MADRID, Spain.- This March 13 marks the 66th anniversary of the simultaneous assaults on the Presidential Palace and the Radio Reloj news station in Havana; events that, if successful, could have changed the history of Cuba.
That day, but in 1957, with the aim of killing then President Fulgencio Batista and ending his dictatorship, commandos from the Revolutionary Directorate, the armed wing of the University Student Federation (FEU) led by the 25-year-old José Antonio Echeverría, attacked both places. But the action, poorly planned, failed, and Echeverría and most of his companions lost their lives.
As the journalist Luis Cino explains in a article For this medium, “Fidel Castro, from his camp in the Sierra Maestra, criticized that attack for which he was not consulted.”

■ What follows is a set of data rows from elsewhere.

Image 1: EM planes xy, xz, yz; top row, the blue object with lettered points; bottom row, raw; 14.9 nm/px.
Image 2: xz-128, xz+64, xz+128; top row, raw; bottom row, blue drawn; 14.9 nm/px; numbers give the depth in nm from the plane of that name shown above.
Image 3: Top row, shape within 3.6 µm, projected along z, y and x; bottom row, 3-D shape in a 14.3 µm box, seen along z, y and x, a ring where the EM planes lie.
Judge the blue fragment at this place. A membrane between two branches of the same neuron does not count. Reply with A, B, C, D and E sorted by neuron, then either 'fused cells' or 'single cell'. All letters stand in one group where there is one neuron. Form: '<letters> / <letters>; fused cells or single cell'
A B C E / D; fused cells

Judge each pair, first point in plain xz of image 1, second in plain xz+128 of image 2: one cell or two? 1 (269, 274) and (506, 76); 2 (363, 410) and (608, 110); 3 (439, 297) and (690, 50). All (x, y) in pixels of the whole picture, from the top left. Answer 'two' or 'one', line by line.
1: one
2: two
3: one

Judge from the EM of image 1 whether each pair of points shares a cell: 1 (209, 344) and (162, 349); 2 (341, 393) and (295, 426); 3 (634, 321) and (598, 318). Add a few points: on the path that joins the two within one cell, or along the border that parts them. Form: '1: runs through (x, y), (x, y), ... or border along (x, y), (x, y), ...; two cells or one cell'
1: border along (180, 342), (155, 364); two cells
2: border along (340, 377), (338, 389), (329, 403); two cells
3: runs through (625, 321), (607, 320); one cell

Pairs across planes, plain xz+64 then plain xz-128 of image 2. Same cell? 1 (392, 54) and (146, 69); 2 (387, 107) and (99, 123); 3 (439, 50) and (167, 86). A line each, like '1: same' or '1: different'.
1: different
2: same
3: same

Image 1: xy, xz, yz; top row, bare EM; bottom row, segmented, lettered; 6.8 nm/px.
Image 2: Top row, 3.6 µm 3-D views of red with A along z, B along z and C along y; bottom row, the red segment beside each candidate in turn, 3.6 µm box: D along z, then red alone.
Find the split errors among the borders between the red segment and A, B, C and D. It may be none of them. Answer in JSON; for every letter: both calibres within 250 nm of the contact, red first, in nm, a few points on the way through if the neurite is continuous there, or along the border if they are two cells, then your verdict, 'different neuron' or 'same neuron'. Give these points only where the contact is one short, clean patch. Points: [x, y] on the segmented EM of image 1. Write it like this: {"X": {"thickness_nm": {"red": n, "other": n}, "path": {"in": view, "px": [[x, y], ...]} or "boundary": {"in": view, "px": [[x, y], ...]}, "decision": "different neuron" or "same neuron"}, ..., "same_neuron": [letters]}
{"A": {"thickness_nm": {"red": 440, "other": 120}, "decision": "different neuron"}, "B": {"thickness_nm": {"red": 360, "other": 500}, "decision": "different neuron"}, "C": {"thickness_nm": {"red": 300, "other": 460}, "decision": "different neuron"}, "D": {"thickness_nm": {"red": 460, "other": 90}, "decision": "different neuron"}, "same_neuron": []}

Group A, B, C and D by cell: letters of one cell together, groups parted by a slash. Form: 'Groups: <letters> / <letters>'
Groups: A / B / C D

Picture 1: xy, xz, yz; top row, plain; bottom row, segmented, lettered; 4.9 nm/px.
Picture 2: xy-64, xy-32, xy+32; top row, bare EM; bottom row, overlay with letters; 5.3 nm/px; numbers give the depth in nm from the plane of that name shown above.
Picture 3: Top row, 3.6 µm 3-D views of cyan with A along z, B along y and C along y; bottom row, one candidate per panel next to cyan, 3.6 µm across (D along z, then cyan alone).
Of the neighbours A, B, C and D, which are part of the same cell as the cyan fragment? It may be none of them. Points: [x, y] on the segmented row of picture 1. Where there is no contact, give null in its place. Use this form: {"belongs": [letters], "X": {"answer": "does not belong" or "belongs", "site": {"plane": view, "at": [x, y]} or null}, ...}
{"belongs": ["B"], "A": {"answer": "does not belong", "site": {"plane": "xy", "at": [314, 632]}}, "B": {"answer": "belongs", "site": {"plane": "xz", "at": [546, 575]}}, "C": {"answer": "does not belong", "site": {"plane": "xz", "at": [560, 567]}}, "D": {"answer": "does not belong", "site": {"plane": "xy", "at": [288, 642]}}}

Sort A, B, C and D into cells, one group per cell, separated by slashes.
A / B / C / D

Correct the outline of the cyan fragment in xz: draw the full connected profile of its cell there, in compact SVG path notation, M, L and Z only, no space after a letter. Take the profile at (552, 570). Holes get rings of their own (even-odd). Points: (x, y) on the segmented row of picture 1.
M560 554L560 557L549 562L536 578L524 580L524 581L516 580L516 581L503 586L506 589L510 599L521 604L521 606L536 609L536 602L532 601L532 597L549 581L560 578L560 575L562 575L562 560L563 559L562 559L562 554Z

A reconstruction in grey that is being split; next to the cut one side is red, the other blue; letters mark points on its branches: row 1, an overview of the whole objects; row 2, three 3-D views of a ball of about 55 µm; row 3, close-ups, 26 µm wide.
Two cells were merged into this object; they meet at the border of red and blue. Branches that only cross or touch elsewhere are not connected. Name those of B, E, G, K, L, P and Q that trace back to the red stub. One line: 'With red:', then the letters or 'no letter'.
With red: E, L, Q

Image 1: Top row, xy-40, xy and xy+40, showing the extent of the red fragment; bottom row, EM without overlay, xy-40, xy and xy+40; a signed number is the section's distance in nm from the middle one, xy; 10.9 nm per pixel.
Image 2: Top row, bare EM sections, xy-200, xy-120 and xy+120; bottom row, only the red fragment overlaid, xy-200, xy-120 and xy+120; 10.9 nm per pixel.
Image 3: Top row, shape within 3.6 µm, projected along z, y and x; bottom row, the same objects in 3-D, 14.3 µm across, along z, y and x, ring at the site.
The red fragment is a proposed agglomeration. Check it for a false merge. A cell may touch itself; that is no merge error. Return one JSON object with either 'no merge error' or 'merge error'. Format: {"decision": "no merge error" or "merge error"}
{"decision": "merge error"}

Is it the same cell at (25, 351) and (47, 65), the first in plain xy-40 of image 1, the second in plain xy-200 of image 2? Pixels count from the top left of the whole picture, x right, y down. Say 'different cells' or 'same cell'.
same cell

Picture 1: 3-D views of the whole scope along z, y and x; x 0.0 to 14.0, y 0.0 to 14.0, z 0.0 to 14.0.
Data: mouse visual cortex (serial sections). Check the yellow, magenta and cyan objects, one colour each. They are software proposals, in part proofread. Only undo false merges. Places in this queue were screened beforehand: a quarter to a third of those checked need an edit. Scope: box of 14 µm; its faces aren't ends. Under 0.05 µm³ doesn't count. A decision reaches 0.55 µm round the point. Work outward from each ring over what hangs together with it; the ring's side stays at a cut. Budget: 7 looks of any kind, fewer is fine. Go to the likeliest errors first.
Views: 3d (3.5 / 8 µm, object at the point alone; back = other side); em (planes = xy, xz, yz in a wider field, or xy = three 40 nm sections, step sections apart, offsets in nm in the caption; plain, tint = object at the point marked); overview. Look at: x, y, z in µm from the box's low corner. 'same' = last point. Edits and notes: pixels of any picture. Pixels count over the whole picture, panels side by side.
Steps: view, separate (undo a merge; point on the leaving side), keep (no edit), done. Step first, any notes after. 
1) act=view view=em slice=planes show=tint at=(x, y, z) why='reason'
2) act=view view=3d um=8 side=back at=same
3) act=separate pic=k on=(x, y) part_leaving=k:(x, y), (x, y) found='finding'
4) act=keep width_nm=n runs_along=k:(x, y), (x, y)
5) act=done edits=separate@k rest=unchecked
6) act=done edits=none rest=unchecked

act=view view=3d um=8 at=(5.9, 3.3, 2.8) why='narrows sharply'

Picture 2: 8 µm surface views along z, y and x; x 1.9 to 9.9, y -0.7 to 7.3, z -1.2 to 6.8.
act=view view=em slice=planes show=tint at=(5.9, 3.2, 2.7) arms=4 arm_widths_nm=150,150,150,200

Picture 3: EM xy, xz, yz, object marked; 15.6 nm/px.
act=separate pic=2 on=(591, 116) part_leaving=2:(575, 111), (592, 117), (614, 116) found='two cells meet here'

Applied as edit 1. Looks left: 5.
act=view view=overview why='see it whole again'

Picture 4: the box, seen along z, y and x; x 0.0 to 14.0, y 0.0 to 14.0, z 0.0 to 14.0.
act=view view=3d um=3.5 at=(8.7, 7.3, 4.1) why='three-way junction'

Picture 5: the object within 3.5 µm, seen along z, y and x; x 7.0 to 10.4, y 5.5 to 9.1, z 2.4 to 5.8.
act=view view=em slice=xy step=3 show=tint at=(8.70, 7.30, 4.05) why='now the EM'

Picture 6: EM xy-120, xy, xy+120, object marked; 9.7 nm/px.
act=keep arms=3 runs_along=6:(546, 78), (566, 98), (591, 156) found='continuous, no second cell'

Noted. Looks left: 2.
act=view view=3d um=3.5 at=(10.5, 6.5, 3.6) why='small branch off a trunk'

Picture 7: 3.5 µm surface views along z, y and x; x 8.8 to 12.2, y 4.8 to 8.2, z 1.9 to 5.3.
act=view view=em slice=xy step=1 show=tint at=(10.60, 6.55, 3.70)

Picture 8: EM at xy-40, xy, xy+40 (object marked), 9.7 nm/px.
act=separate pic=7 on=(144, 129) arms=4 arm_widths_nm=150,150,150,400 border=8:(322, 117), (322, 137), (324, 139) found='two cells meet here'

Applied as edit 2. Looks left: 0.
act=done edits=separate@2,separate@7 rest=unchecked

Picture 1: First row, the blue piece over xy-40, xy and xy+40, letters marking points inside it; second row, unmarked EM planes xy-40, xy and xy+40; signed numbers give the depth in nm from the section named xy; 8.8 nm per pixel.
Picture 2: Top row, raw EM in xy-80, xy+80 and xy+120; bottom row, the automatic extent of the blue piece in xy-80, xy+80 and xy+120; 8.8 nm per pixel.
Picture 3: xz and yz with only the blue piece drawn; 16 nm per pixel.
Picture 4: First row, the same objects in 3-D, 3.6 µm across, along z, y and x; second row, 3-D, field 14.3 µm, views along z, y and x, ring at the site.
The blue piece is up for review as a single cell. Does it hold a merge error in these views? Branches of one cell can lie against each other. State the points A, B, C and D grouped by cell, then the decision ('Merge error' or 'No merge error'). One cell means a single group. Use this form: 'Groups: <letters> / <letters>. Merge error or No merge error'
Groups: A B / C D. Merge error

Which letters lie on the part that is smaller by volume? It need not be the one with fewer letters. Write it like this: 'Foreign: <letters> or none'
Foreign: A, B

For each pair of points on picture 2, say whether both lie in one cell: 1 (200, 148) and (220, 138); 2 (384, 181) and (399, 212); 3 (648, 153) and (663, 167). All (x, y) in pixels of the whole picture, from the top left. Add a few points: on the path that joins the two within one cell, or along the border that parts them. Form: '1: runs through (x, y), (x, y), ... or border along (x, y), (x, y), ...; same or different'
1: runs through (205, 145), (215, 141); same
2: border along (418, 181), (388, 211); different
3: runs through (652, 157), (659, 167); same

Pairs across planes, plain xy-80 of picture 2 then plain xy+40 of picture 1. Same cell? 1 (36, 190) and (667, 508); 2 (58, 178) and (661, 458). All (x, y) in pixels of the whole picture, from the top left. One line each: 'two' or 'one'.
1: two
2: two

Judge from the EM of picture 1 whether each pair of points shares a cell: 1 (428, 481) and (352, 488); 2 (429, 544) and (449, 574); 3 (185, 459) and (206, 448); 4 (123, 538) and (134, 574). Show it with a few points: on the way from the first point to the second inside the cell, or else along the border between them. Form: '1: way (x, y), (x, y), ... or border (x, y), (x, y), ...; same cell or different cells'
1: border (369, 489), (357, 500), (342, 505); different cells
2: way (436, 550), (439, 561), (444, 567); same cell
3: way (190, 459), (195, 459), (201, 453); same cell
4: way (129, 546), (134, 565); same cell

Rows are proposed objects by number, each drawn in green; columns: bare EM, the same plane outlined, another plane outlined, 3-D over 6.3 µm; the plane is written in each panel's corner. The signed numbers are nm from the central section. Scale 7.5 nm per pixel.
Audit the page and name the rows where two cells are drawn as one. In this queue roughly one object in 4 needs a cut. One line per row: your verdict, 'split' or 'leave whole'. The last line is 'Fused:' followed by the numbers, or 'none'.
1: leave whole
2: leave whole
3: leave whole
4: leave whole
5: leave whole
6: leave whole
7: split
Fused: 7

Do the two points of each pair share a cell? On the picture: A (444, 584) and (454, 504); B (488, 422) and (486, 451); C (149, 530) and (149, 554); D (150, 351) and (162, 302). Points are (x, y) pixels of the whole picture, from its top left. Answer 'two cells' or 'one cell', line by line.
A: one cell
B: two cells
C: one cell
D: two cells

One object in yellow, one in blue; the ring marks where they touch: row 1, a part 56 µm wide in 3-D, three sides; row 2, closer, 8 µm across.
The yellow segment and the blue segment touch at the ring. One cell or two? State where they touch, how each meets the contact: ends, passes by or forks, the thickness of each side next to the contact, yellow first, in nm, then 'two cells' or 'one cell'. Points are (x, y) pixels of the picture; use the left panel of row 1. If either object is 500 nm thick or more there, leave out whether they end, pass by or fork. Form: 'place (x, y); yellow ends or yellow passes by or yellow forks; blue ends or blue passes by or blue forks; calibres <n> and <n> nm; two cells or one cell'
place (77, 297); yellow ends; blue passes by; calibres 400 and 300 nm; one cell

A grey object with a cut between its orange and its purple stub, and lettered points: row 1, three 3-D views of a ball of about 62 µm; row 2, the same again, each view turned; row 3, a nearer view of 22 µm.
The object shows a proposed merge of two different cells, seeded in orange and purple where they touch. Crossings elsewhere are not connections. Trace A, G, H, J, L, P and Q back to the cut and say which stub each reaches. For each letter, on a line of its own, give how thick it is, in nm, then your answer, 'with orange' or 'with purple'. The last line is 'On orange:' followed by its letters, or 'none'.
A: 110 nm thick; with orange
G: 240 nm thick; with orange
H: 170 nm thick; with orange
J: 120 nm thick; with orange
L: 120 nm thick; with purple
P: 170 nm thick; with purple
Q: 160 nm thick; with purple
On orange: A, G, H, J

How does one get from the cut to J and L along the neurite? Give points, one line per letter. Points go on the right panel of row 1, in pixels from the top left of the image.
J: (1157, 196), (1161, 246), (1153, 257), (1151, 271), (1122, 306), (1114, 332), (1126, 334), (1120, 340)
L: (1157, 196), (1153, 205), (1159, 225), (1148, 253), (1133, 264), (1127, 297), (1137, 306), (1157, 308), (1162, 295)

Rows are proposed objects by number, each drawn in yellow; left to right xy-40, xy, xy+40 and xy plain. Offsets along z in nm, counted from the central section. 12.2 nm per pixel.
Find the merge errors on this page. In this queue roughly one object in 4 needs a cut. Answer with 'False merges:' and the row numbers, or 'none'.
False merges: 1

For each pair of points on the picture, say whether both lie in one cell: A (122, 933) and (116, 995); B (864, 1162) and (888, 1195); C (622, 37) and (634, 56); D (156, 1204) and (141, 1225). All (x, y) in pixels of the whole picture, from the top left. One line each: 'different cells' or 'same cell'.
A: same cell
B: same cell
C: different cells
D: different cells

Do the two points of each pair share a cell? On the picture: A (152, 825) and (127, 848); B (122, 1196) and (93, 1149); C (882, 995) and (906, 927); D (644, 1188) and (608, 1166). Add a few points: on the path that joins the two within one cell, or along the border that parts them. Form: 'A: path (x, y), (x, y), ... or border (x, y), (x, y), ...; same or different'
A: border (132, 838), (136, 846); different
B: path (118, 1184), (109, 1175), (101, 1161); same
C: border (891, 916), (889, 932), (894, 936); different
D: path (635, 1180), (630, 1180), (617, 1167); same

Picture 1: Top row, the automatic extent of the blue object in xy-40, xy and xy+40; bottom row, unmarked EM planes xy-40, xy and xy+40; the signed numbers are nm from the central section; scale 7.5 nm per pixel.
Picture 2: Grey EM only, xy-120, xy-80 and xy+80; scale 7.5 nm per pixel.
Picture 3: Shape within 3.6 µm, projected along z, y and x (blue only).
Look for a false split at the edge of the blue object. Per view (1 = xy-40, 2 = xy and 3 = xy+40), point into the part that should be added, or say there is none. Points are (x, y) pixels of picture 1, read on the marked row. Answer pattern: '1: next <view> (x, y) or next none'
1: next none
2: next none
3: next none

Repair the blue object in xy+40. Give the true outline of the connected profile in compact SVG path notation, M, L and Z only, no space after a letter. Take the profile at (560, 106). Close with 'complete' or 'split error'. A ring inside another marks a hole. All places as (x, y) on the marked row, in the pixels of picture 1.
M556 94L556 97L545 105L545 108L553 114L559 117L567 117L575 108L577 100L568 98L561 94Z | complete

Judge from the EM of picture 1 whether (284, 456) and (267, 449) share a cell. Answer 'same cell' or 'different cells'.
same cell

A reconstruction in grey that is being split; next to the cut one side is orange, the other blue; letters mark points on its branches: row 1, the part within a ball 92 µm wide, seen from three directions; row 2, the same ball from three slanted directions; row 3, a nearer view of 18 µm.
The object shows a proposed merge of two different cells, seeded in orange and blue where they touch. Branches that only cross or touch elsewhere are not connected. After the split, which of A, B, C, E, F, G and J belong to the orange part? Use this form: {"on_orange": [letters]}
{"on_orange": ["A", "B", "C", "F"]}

Despite the fact that Fidel Castro and José Antonio Echeverría had signed the so-called letter from mexicowhich sought to seal the unity of the forces that opposed the Batista regime, great contradictions continued between the two leaders.
“Had the assassination planned by Echeverría been successful, and if that had brought about the end of the dictatorship,” points out Luis Cino, “the Revolutionary Directorate, which would have imposed itself on the July 26 Movement (M-26-7), would have restored the Constitution and supported the holding of free elections that would result in a democratic government.”
With the failure of the assaults, the death of José Antonio Echeverría and a large number of members of the Revolutionary Directorate, the path to the long-awaited power for Fidel Castro and the July 26 Movement was cleared.
The Presidential Palace, which had been inaugurated in January 1920 and functioned as such during the Republic, was discarded from these functions after 1959. In 1976 it reopened as the Museum of the Revolution, and it remains so to this day.